Микулашек заморгал своими маленькими глазами:
— Это мы бы еще подумали.
— Нечего тут думать, сопля ты этакая! — прикрикнул на него Швейк, но мигом осекся.
Открылась дверь, и вошел поручик. Лукаш. Поручик был в приподнятом настроении, что нетрудно было заметить по его надетой задом наперед фуражке.
Микулашек так перепугался, что позабыл соскочить со стола, и сидя отдавал честь, ко всему этому еще забыв, что на нем не было фуражки.
— Имею честь доложить, что во вверенном мне помещении все в полном порядке, — отрапортовал Швейк, вытянувшись во фронт по всем правилам, но с торчавшей во рту папиросой.
Поручик Лукаш не обратил на Швейка никакого внимания и направился прямо к Микулашеку, который с вытаращенными глазами следил за каждым движением поручика и попрежнему отдавал честь, сидя на столе.
— Поручик Лукаш, — представился поручик, подходя к Микулашеку не совсем твердым шагом. — А ваша как фамилия?
Микулашек онемел. Лукаш пододвинул себе стул, уселся против Микулашека и, глядя на него снизу вверх, сказал:
— Швейк, достаньте-ка из чемодана револьвер.
Пока Швейк рылся в чемодане, Микулашек не проронил ни слова и только с ужасом уставился на поручика.

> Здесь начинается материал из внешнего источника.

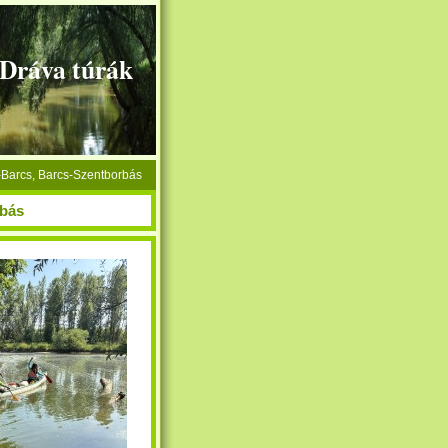
+Dráva túrák
r-Barcs, Barcs-Szentborbás
rbás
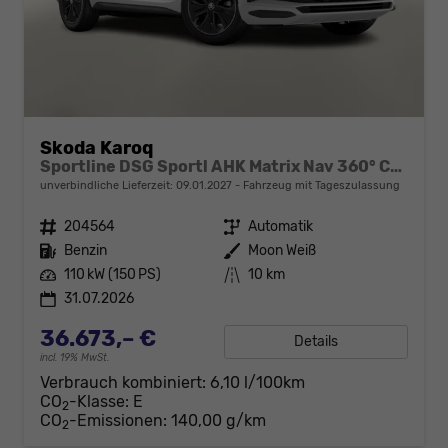
Skoda Karoq
Sportline DSG Sportl AHK Matrix Nav 360° Canton ACC
unverbindliche Lieferzeit:
09.01.2027
Fahrzeug mit Tageszulassung
Fahrzeugnr.
204564
Getriebe
Automatik
Kraftstoff
Benzin
Außenfarbe
Moon Weiß
Leistung
110 kW (150 PS)
Kilometerstand
10 km
31.07.2026
36.673,– €
Details
incl. 19% MwSt.
Verbrauch kombiniert:
6,10 l/100km
CO
-Klasse:
E
2
CO
-Emissionen:
140,00 g/km
2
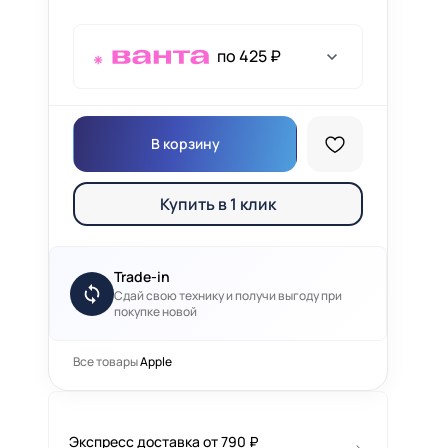
по 425 ₽
В корзину
Купить в 1 клик
Trade-in
Сдай свою технику и получи выгоду при
покупке новой
Все товары
Apple
Экспресс доставка от 790 ₽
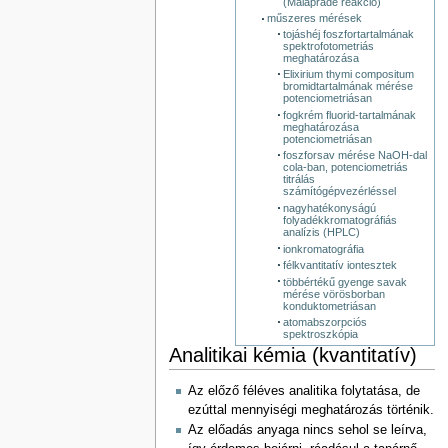
(Malaprade reakció)
műszeres mérések
tojáshéj foszfortartalmának
spektrofotometriás
meghatározása
Elixirium thymi compositum
bromidtartalmának mérése
potenciometriásan
fogkrém fluorid-tartalmának
meghatározása
potenciometriásan
foszforsav mérése NaOH-dal
cola-ban, potenciometriás
titrálás
számítógépvezérléssel
nagyhatékonyságú
folyadékkromatográfiás
analízis (HPLC)
ionkromatográfia
félkvantitatív iontesztek
többértékű gyenge savak
mérése vörösborban
konduktometriásan
atomabszorpciós
spektroszkópia
Analitikai kémia (kvantitatív)
Az előző féléves analitika folytatása, de
ezúttal mennyiségi meghatározás történik.
Az előadás anyaga nincs sehol se leírva,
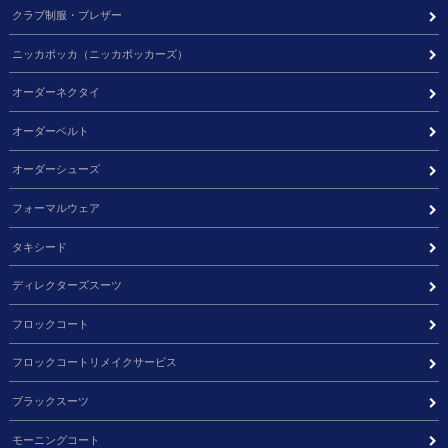
クラブ制服・ブレザー
ニッカポッカ（ニッカボッカーズ）
オーダーネクタイ
オーダーベルト
オーダーシューズ
フォーマルウェア
タキシード
ディレクターズスーツ
フロックコート
フロックコートリメイクサービス
ブラックスーツ
モーニングコート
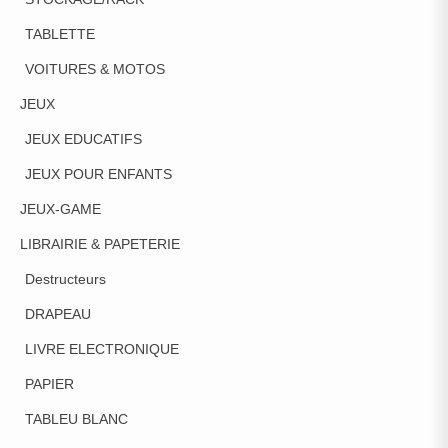
TABLETTE
VOITURES & MOTOS
JEUX
JEUX EDUCATIFS
JEUX POUR ENFANTS
JEUX-GAME
LIBRAIRIE & PAPETERIE
Destructeurs
DRAPEAU
LIVRE ELECTRONIQUE
PAPIER
TABLEU BLANC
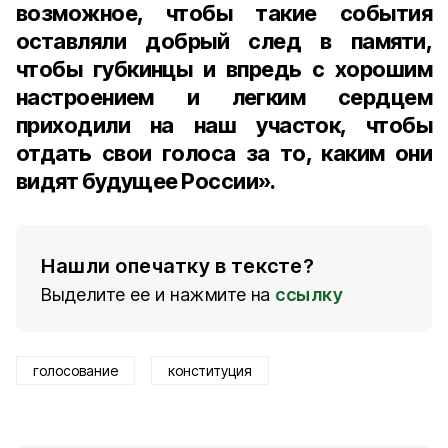
возможное, чтобы такие события
оставляли добрый след в памяти,
чтобы губкинцы и впредь с хорошим
настроением и легким сердцем
приходили на наш участок, чтобы
отдать свои голоса за то, каким они
видят будущее России».
Нашли опечатку в тексте?
Выделите ее и нажмите на
ссылку
голосование
конституция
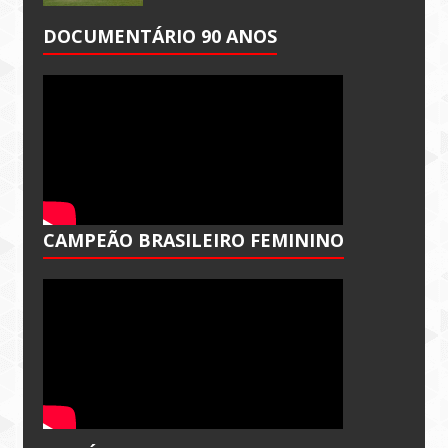
DOCUMENTÁRIO 90 ANOS
CAMPEÃO BRASILEIRO FEMININO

Если бы он был в состоянии заметить, что сидит на столе, то ему пришлось бы растеряться еще более, так как его ноги касались колен сидевшего напротив поручика.
— Как зовут, я вас спрашиваю?! — кричал поручик снизу вверх на Микулашека.
Но тот молчал. Как он объяснил позднее, на него нашел при внезапном приходе Лукаша какой-то столбняк. Он хотел соскочить со стола, но не мог, хотел ответить — и не мог, хотел перестать отдавать честь, но не был в состоянии этого сделать.
— Осмелюсь доложить, господин поручик, — раздался голос Швейка. — Револьвер не заряжен.
— Так зарядите его.
— Осмелюсь доложить, господин поручик, патронов нет, и его будет трудновато снять со стола. С вашего разрешения, господин поручик, это Микулашек — денщик господина майора Венцеля. У него всегда, как только увидит кого-нибудь из господ офицеров, язык отнимается. Он вообще стесняется говорить. Совсем забитый ребенок, так сказать. Одним словом, — сопля. Господин майор Венцель заставляет его стоять на лестнице, а сам уходит в город. Вот он и шатается, как побирушка, по всем денщикам. Главное, была бы причина чего пугаться, а ведь он, собственно, ничего такого не натворил.
Швейк плюнул; в его тоне была слышна крайняя степень презрения к трусости денщика майора Венцеля и к его неумению держаться по-военному.
— С вашего разрешения, — продолжал Швейк, — я его нюхну.
Швейк стащил со стола Микулашека, не перестававшего глупо таращить глаза на поручика, поставил его на пол и обнюхал его штаны.
— Пока еще нет, — доложил он, — но уже начинает. Прикажите его выбросить?
— Выбросьте его, Швейк.
Швейк вывел трясущегося Микулашека на лестницу, закрыл за собой дверь и сказал ему:
— Вот, видишь, дурачина, я тебя спас от смерти. Когда вернется господин майор Венцель, смотри, принеси мне за это потихоньку бутылочку вина. Кроме шуток. Я тебе спас жизнь. Когда мой поручик надерется, с ним шутки плохи. В таких случаях один только я могу с ним сладить и никто другой.
— Я… — начал было Микулашек.
— Ж… ты, — презрительно оборвал его Швейк. — Сядь на пороге и жди, пока придет твой майор Венцель.